# Semantic chunking

Next, we are going to try using a semantic text splitter to chunk the text to blocks of around 512 tokens.

## 1. Setup

We will use semantic-text-splitter from PyPI and the bert base uncased tokenizer from HuggingFace.

In [1]:
# Change working directory to parent so we can import as we would from __main__.py
print(f'Working directory: ', end = '')
%cd ..

# Standard ports
import time

# PyPI imports
import h5py
from semantic_text_splitter import TextSplitter
from tokenizers import Tokenizer

# Internal imports
import configuration as config

Working directory: /mnt/arkk/opensearch/semantic_search


ModuleNotFoundError: No module named 'semantic_text_splitter'

In [None]:
input_file=f'{config.DATA_PATH}/wikipedia/{config.BATCHED_TEXT}'

tokenizer_name='bert-base-uncased'
max_tokens=512

tokenizer=Tokenizer.from_pretrained(tokenizer_name)
splitter=TextSplitter.from_huggingface_tokenizer(tokenizer, max_tokens)

## 2. Load data

Load up the first batch from the data extractor.

In [None]:
input_data=h5py.File(input_file, 'r')
batch=input_data['batches/0']

sample_text=' '.join(batch[0].decode('utf-8').split(' ')[:100])

print(f'First batch contains {len(batch)} texts')
print(f"First text:\n{sample_text}")

## 3. Semantic chunking test
Test split the first text from the first batch:

In [None]:
chunks=splitter.chunks(batch[0].decode('utf-8'))
print(f'Chunks are: {type(chunks)}')
print(f'Have {len(chunks)} chunks')

for chunk in chunks:
    chunk_start=' '.join(chunk.split(' ')[:25])
    chunk_end=' '.join(chunk.split(' ')[-25:])
    print(f'\n{chunk_start} ... {chunk_end}')

OK, pretty good.

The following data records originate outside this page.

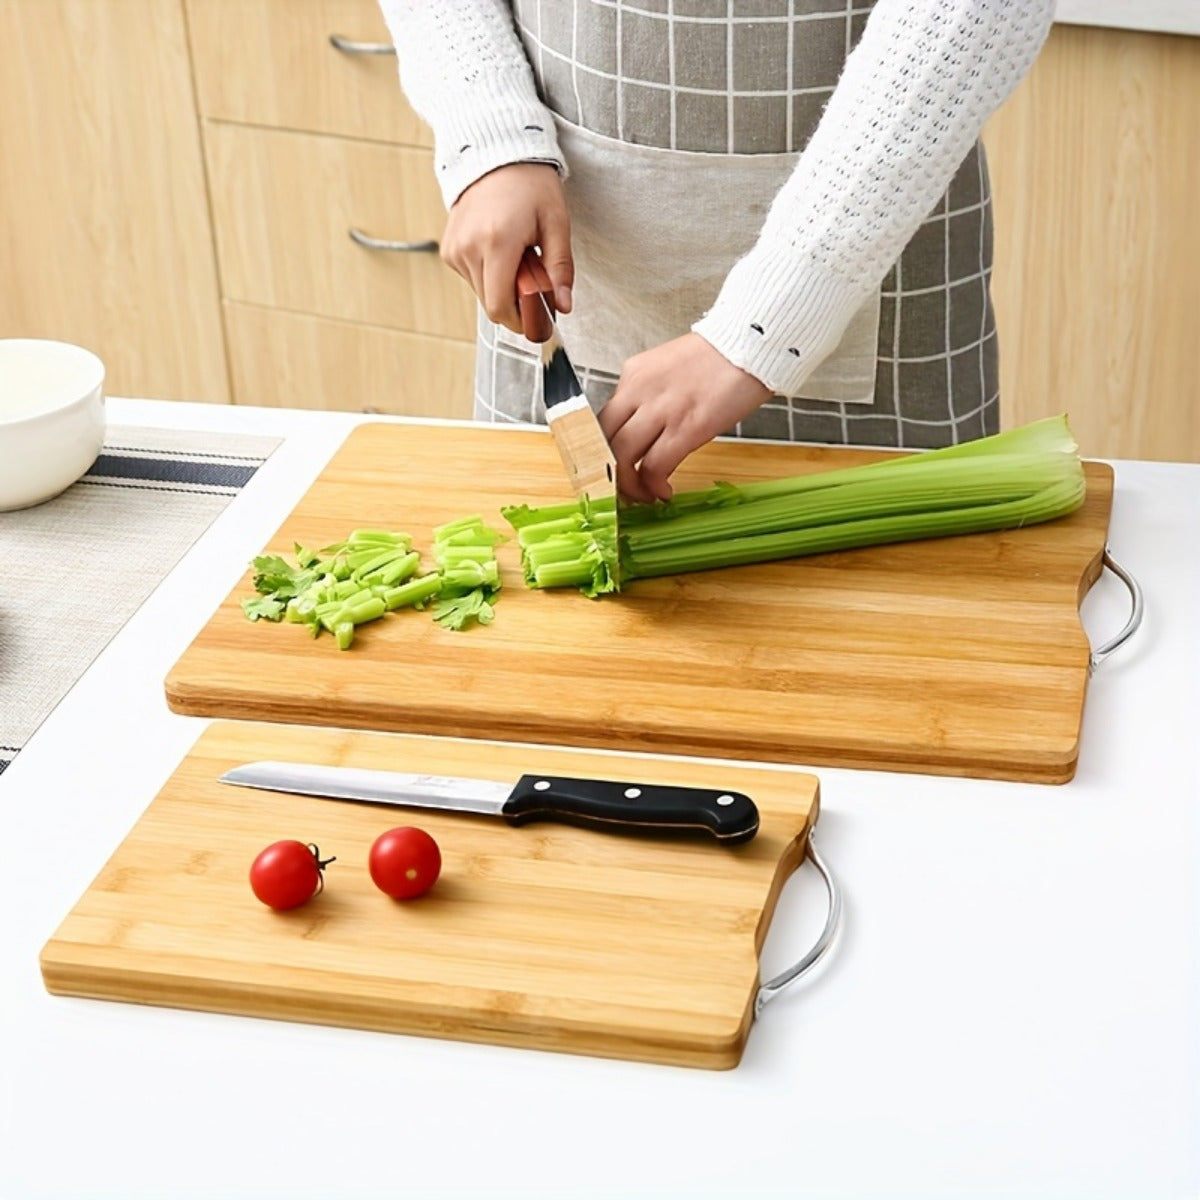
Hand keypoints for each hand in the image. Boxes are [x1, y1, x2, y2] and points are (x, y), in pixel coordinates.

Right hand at [440, 163, 572, 335]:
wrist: (496, 153)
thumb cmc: (530, 185)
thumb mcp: (556, 223)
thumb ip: (560, 268)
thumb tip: (562, 306)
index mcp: (497, 242)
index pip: (500, 307)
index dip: (521, 322)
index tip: (539, 320)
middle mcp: (469, 247)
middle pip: (492, 305)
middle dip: (517, 303)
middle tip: (535, 279)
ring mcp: (455, 249)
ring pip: (482, 294)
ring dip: (503, 288)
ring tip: (518, 258)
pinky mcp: (448, 250)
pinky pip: (472, 279)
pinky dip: (490, 275)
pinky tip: (500, 251)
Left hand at [599, 334, 771, 503]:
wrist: (754, 343)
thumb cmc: (722, 357)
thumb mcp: (671, 368)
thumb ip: (651, 395)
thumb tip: (647, 428)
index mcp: (635, 374)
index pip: (602, 419)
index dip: (604, 450)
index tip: (614, 467)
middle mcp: (639, 390)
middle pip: (604, 440)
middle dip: (611, 472)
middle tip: (623, 488)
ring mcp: (661, 409)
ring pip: (622, 456)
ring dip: (630, 485)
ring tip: (644, 495)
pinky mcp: (687, 427)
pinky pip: (655, 466)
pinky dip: (654, 486)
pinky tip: (664, 490)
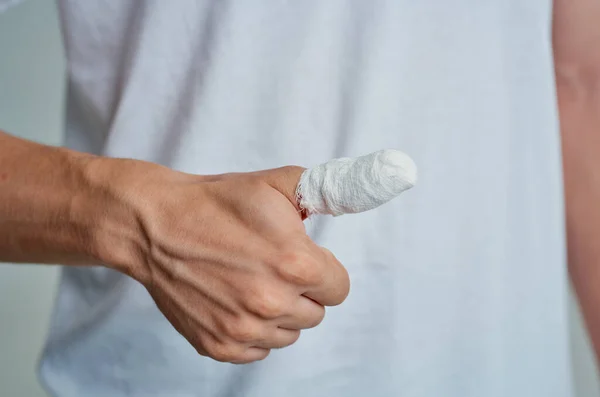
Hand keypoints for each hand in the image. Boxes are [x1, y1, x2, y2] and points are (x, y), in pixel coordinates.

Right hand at [91, 159, 349, 363]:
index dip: (323, 272)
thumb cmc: (214, 203)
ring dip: (277, 314)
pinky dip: (251, 331)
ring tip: (249, 282)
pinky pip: (257, 350)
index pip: (339, 290)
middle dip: (301, 292)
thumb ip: (324, 192)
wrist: (154, 224)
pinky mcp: (217, 345)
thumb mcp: (276, 184)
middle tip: (270, 267)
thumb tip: (358, 193)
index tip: (304, 261)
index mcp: (296, 265)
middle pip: (315, 314)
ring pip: (287, 334)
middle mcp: (272, 304)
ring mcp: (243, 329)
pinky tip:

We didn't break up any sentences. Some chunks start with a pronoun, so they would be a little unclear to read in isolation. But this approach is obviously much better than taking chunks by word count. Might want to think about a clever way to filter out chunks that only contain references.

It feels snappy too - let's time chunking a few batches and see what we are working with.

## 4. Semantic text chunking rate

In [None]:
%%time

# Number of batches to time chunking for
num_batches=1

# Holder to collect chunking times
chunking_times=[]

for i in range(num_batches):

    # Start the timer
    start_time=time.time()

    # Get the text batch
    batch=input_data[f'batches/{i}']

    # Chunk the records from the batch
    for record in batch:
        chunks=splitter.chunks(record.decode('utf-8'))

    # Stop the timer
    dT=time.time() - start_time
    chunking_times.append(dT)

mean_chunking_time=sum(chunking_times)/len(chunking_times)
print(f'Mean chunking time {mean_chunking_time::.1f} seconds per record\n')

Ok here's the estimate: we have 688 batches so about 32 hours to chunk the whole thing.

If we parallelize it across our CPU cores, we should be able to get it down to under two hours.

## 5. Reference chunk filter

Have a clever idea about how to skip chunks which are mostly or all references from the article. Take a look at the following chunk, which contains only references:

```text
Theatricalia. Retrieved 26 July 2024. "Black Coffee". Theatricalia. Retrieved 26 July 2024. "Alfred Marks". Theatricalia. Retrieved 26 July 2024. At the Hercule Poirot Central website ... story". Agatha Christie. 10 October 2017. Retrieved 5 January 2019. "The Murder on the Links". latw.org. Retrieved 31 January 2022. "The Brasserie Ellezelloise's Hercule". Brasserie-ellezelloise.be.
```

It contains the word 'Retrieved' with a capitol 'R' many times. I would guess much more than the actual text.

Here's another one:

```text
Christie, Agatha (3 October 2006b). Three Act Tragedy. HarperCollins. ISBN 978-0-06-175403-6. Christie, Agatha (17 March 2009) [1926]. The Murder of Roger Ackroyd. HarperCollins. ISBN 978-0-06-176340-3. Christie, Agatha ... (9 July 2013a). The Lost Mine: A Hercule Poirot Story. HarperCollins. ISBN 978-0-06-229818-8. Christie, Agatha (23 July 2013b). Double Sin: A Hercule Poirot Story. HarperCollins. ISBN 978-0-06-229845-4.
```

This one doesn't have the 'Retrieved' signal, but it does contain a bunch of ISBNs. Same idea - more than maybe 2 ISBNs means references, not text.

We could likely use just those two signals to get rid of a lot of reference chunks. But, now that I'm thinking about it, that breaks our rule that only the text extractor can be tailored to the data source. This is a good idea, but I think we need to try and do it at the level of the extractor.